Step 1: Create a destination experiment

The destination is a new MLflow experiment bound to a Unity Catalog trace location.

The trace location is a three-part path (catalog.schema.table_prefix). The table prefix is applied to the four Delta tables that back the experiment:

  • <prefix>_otel_spans
  • <prefix>_otel_annotations
  • <prefix>_otel_logs
  • <prefix>_otel_metrics

Run the following to create the destination experiment. For full setup details, see Setup: Create an experiment with a Unity Catalog trace location.

Python
import mlflow
from mlflow.entities.trace_location import UnityCatalog

experiment = mlflow.set_experiment(
experiment_name="/Workspace/Users/<user>/<experiment_name>",
trace_location=UnityCatalog(
catalog_name="<destination_catalog>",
schema_name="<destination_schema>",
table_prefix="<table_prefix>",
),
)

print(f"Destination experiment ID: {experiment.experiment_id}")

Save the experiment ID printed by the code above. You use it in the next two steps: in Step 2 to point your notebooks, jobs, and deployed models at the new Unity Catalog-backed experiment, and in Step 3 as the destination experiment ID for the migration command.

You can ingest a few test traces into the new experiment to verify that Unity Catalog tracing works for your workflow before proceeding. See Log traces to the Unity Catalog tables for examples.

Step 2: Switch trace logging and stop writes to the source experiment

Before running the migration, redirect trace logging to the destination experiment created in Step 1 and stop writes to the source experiment. This ensures new traces are written to the destination tables and that no traces are lost while the migration runs.

  1. Stop all writes to the source experiment. Any traces written to the source experiment during migration might not be copied. Verify that no notebooks, jobs, or deployed models are actively logging to the source experiment.

  2. Replace any existing set_experiment call that points to the source experiment with one that points to the destination experiment, either by name or by ID:

    Python
    import mlflow

    # By experiment name
    mlflow.set_experiment(
    experiment_name="/Workspace/Users/<user>/<destination_experiment_name>",
    )

    # Or by experiment ID
    mlflow.set_experiment(experiment_id="<destination_experiment_id>")
note

Trace location can also be configured through other mechanisms, such as the MLFLOW_EXPERIMENT_NAME and MLFLOW_EXPERIMENT_ID environment variables, which are used by deployed applications, containerized services, model serving endpoint configurations, and IDE or local development setups.

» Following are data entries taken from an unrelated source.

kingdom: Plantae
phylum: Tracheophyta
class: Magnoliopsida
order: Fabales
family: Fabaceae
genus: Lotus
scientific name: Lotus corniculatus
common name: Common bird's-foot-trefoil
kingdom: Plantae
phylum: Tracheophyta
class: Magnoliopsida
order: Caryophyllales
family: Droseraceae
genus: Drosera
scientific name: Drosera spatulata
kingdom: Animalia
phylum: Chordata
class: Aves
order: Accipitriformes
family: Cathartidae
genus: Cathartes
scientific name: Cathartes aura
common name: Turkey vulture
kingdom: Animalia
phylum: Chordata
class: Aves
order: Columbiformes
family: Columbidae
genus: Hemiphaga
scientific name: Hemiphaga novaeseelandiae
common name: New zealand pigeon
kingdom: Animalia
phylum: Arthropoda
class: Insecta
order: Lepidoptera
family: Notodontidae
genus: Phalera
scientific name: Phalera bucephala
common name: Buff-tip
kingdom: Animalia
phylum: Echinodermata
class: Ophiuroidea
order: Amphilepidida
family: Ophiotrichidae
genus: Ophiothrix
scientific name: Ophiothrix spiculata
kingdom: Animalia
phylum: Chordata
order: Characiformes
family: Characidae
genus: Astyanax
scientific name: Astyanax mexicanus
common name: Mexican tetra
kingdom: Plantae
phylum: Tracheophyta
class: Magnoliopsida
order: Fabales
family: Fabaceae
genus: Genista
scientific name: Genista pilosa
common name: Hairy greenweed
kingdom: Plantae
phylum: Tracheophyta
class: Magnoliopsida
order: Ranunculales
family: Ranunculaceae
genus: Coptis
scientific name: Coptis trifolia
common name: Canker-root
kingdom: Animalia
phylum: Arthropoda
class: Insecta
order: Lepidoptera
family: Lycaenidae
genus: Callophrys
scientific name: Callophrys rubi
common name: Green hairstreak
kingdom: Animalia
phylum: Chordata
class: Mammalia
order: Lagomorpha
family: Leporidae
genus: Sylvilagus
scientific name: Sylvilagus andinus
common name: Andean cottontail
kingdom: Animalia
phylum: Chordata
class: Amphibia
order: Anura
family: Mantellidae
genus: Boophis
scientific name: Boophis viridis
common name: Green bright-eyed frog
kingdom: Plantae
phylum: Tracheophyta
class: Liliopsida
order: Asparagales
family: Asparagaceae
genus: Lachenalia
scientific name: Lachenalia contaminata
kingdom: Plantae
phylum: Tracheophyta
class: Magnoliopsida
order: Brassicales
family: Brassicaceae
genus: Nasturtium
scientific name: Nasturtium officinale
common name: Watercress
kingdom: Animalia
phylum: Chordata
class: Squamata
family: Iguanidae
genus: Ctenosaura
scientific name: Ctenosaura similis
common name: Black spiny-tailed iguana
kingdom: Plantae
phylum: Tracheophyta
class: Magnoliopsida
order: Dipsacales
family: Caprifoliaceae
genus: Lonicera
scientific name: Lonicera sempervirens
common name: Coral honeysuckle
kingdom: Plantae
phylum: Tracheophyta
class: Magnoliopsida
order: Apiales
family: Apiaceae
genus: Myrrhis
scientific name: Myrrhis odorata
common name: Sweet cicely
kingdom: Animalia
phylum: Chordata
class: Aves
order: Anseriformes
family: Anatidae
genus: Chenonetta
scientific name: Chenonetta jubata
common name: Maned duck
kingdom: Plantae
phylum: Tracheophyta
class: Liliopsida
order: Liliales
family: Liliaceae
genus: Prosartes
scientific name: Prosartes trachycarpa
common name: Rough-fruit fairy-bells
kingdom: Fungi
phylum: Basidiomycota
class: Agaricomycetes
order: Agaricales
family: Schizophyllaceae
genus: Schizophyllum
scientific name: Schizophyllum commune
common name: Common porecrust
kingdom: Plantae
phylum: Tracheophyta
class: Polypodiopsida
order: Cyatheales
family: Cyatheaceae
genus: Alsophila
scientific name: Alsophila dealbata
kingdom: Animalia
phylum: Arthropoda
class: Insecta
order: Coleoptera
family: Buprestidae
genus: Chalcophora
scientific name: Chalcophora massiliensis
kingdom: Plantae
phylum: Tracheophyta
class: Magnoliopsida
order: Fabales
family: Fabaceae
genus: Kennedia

For details on configuring trace destinations in production, see Trace agents deployed on Databricks and Trace agents deployed outside of Databricks.

Step 3: Run the migration

In a Databricks notebook on the cluster, run the following:

Python
from databricks.migrations.migrate_traces_to_uc import run

run(
source_experiment_id="<source_experiment_id>",
target_experiment_id="<destination_experiment_id>",
)

Replace the placeholders:

  • <source_experiment_id>: The experiment ID of your existing experiment that contains the traces you want to migrate.
  • <destination_experiment_id>: The experiment ID of the Unity Catalog-backed experiment created in Step 1.

The migration is idempotent. If it is interrupted (for example, due to a cluster timeout), you can safely rerun the same command. The migration automatically resumes from where it left off. Already-migrated rows are skipped.

To migrate only traces created after a specific time, pass the start_time_ms parameter (epoch milliseconds). The migration will ingest all traces with a request time at or after the specified timestamp, skipping any that have already been migrated.

Python
import time

from databricks.migrations.migrate_traces_to_uc import run

one_week_ago_ms = int((time.time() - 7 * 24 * 60 * 60) * 1000)

run(
source_experiment_id="<source_experiment_id>",
target_experiment_id="<destination_experiment_id>",
start_time_ms=one_week_ago_ms, # Only migrate traces from the last 7 days
)

Once the migration completes, your traces are available in the new destination experiment. The source experiment is not modified by the migration and can be retained as a backup.